┌─ Given entries
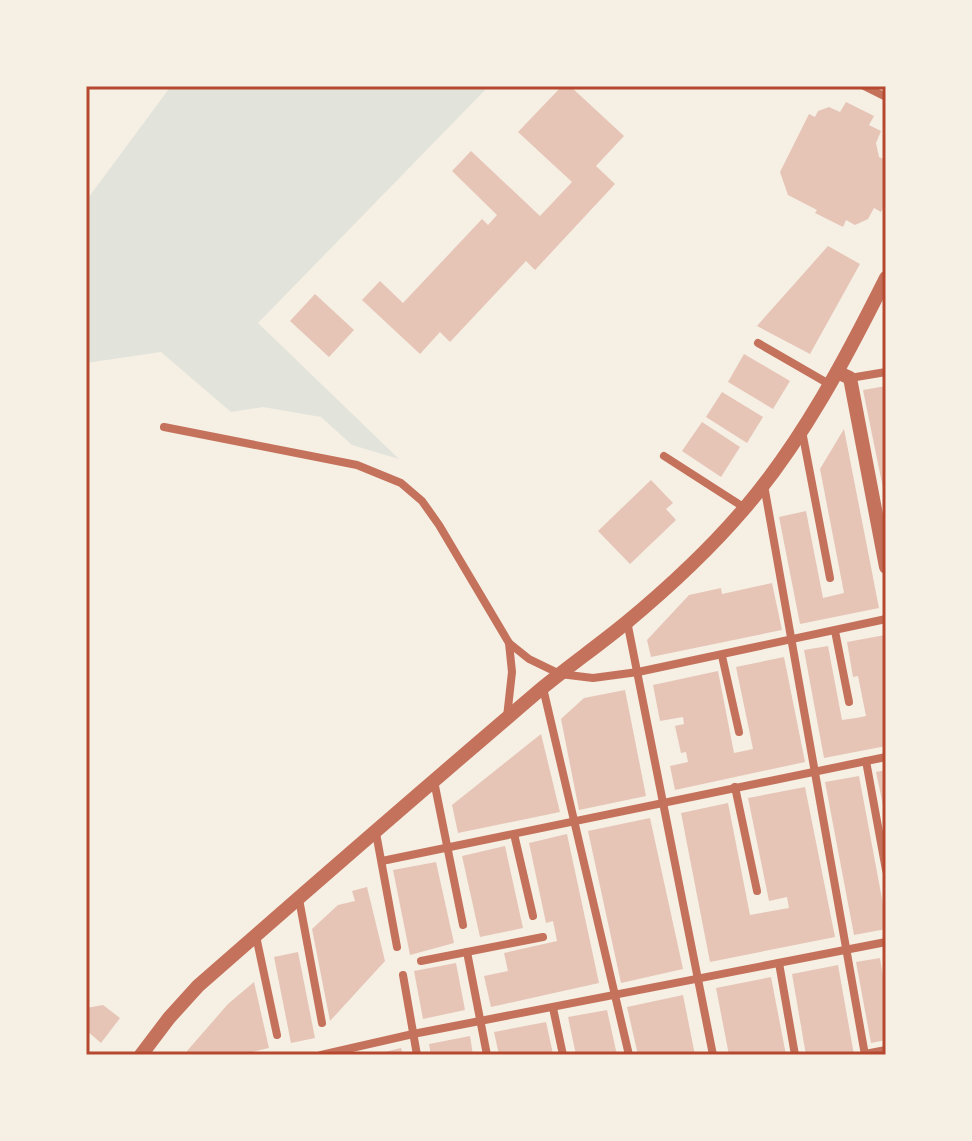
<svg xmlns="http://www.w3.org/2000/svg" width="972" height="1141" viewBox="0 0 972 1141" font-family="'DejaVu Sans',sans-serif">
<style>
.green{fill:#e2e4dc}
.building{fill:#e6c5b7}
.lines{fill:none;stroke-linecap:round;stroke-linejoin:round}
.minor{stroke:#c5725c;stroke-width:8}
.tertiary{stroke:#c5725c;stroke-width:14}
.neatline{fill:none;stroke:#b5482f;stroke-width:3}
</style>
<rect width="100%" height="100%" fill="#f6efe4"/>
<polygon class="green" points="171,86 489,86 258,323 399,459 352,445 321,417 263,407 231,412 161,352 86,363 86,201"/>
<g class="building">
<polygon points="562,86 570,86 624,136 596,166 615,184 535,270 526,261 450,342 440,332 420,354 362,300 380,281 403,303 482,219 488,225 497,215 452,171 471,151 540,216 572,182 518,132"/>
<polygon points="846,102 874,116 869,125 881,131 876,143 879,157 886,160 886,203 881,212 874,208 868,219 855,225 846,220 843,227 815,213 817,210 788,195 780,172 809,114 815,117 818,111 829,107 840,112"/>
<polygon points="828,246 860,264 810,354 757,326"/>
<polygon points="315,294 354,330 329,357 290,321"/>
<polygon points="744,354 790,381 773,409 728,382"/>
<polygon points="886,386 886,498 885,498 863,390"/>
<polygon points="722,392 763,417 747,443 706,417"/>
<polygon points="702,422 740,447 721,477 682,451"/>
<polygon points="844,429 879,608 800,624 779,517 806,511 823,598 844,593 820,469"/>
<polygon points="651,480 673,503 666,509 676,520 630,564 598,531"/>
<polygon points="772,583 782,630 651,657 647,640 689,595 721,588 722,594"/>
<polygon points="885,635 886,746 824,758 804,650 828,646 842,720 856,718 866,716 858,676 853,677 847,642"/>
<polygon points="784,657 805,762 675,790 670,766 688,762 686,752 681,753 675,726 684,724 683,717 660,721 653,685 718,671 734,753 753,749 736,667"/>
<polygon points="625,690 646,796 579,810 561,719 584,698"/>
<polygon points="541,734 560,812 458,833 452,805"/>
<polygon points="886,770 886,815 885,815 876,772"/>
<polygon points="859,776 883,904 886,904 886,929 854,935 825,782"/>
<polygon points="805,787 835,937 710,962 681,813 728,803 750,915 789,908 787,897 769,901 748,798"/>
<polygon points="650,818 683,969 621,983 588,831"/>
<polygon points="567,834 599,983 491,1007 484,976 508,971 504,953 557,941 553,921 546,923 529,843"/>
<polygon points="505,846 523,928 480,937 462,856"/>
<polygon points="436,862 454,943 410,955 393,870"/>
<polygon points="367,887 385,961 330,1021 312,929 338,905 355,901 352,891"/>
<polygon points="298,952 315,1038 291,1043 274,957"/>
<polygon points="880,958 886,994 886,1040 871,1043 856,962"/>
<polygon points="456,963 465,1010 423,1019 414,971"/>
<polygon points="838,965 854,1055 806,1055 792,974"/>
<polygon points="771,977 786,1055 729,1055 716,988"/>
<polygon points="254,982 269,1048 239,1055 188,1055 187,1051 228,1004"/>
<polygon points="683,995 695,1055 638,1055 627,1007"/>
<polygon points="103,1005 120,1018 101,1043 86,1030 86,1008"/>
<polygon points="607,1010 617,1055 576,1055 568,1017"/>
<polygon points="546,1022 553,1054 499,1055 494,1032"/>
<polygon points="470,1036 473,1055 431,1055 429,1044"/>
<polygon points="401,1048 403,1055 376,1055 376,1054"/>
</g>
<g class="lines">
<g class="minor">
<polyline points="864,86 886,97"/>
<polyline points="758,343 829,384"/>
<polyline points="850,378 886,372"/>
<polyline points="164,427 357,465 401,483 422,501 439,525 509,643 529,659 560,674 593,678 638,672 886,619"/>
<polyline points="802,431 830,578"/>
<polyline points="664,456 745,508"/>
<polyline points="764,485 865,1055"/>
<polyline points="627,621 713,1055"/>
<polyline points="835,631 849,702"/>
<polyline points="722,656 739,732"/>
<polyline points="543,688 629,1055"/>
<polyline points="507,717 512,672 509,643"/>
<polyline points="866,761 886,870"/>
<polyline points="434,781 463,925"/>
<polyline points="735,787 757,891"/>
<polyline points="376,833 397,947"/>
<polyline points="514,834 533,916"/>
<polyline points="382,861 886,757"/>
<polyline points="299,899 322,1023"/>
<polyline points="256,936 277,1035"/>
<polyline points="467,952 487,1055"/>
<polyline points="421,961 543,937"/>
<polyline points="779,963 795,1055"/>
<polyline points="403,975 417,1055"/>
<polyline points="553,1008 563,1055"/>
<polyline points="865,1054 886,1050"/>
<polyline points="321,1055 413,1034 886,942"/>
</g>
<g class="tertiary">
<polyline points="837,372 850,378 886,567"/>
<path d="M141,1055l28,-37 29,-32c114,-100 228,-199 343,-297 28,-23 58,-44 86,-67 41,-34 82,-72 117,-113 59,-69 102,-151 142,-231"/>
</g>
</g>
<rect width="972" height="1141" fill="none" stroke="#f6efe4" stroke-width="176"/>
<rect x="88" y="88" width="796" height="965" class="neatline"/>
</svg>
└─
§ Task goal
Would you please copy every line in the data that contains the word "lines"?

§ Result for this exercise
.lines{fill:none;stroke-linecap:round;stroke-linejoin:round}
<g class="lines">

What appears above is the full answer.